Online Providers of Specialty Curricula Vie for Academic Credit

Since the online-education boom, the notion that students could cobble together a curriculum that includes courses designed and delivered by a variety of different institutions — including for-profit ones — has gained traction in some circles.

Much of the talk about this imminent unbundling has come from colleges that predict that students might want to transfer credits from other colleges that might have different missions. But the competition may also come from entities that do not even offer degrees.

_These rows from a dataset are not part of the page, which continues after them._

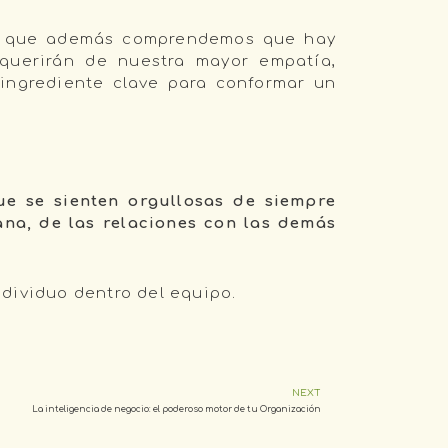
, que además comprendemos que hay
querirán de nuestra mayor empatía,
 ingrediente clave para conformar un
e se sienten orgullosas de siempre
ana, de las relaciones con las demás
dividuo dentro del equipo.
NEXT
La inteligencia de negocio: el poderoso motor de tu Organización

Consider Statistics.com, a company that teaches a swath of online statistics courses to mostly adult learners. In eight years, Statistics.com has grown its menu from a half-dozen professional-development classes to more than 80 courses designed and administered by top statisticians, many of them professors at leading universities. It enrolls about 2,500 students per year. And although the company caters primarily to the professional-development crowd, Statistics.com says it is now looking to grow its introductory offerings in a way that could compete with “any university, whether online or brick-and-mortar, that is going after the nontraditional student market,” according to Peter Bruce, its founder and president.

“Organizations that provide the ‘best’ online education in a given subject area will come to dominate others,” he says. In other words, as technology allows students to pick and choose courses from different institutions, the education providers that thrive will be those that concentrate their resources in particular fields.

Skeptics who object to counting credits from courses taken through commercial providers toward degrees at a traditional institution usually do so based on concerns about quality and rigor. But Michelle Everson, a lecturer at the University of Minnesota who also serves as a consultant and an instructor for Statistics.com, says there is, pound for pound, no difference in rigor between Statistics.com’s introductory courses and the ones Minnesota offers as part of its curriculum. She teaches both.

Burck Smith, the founder and CEO of StraighterLine, says that, while the precepts of higher education are difficult to change, he believes the confluence of several economic factors — particularly rising tuition and the unwillingness of many students to take on exorbitant debt, especially as they see their degree-holding peers struggling to land jobs — may force institutions to consider turning to outside specialists if they want to continue offering certain courses.

And if they don’t, Smith says, students will likely turn to the outside specialists themselves.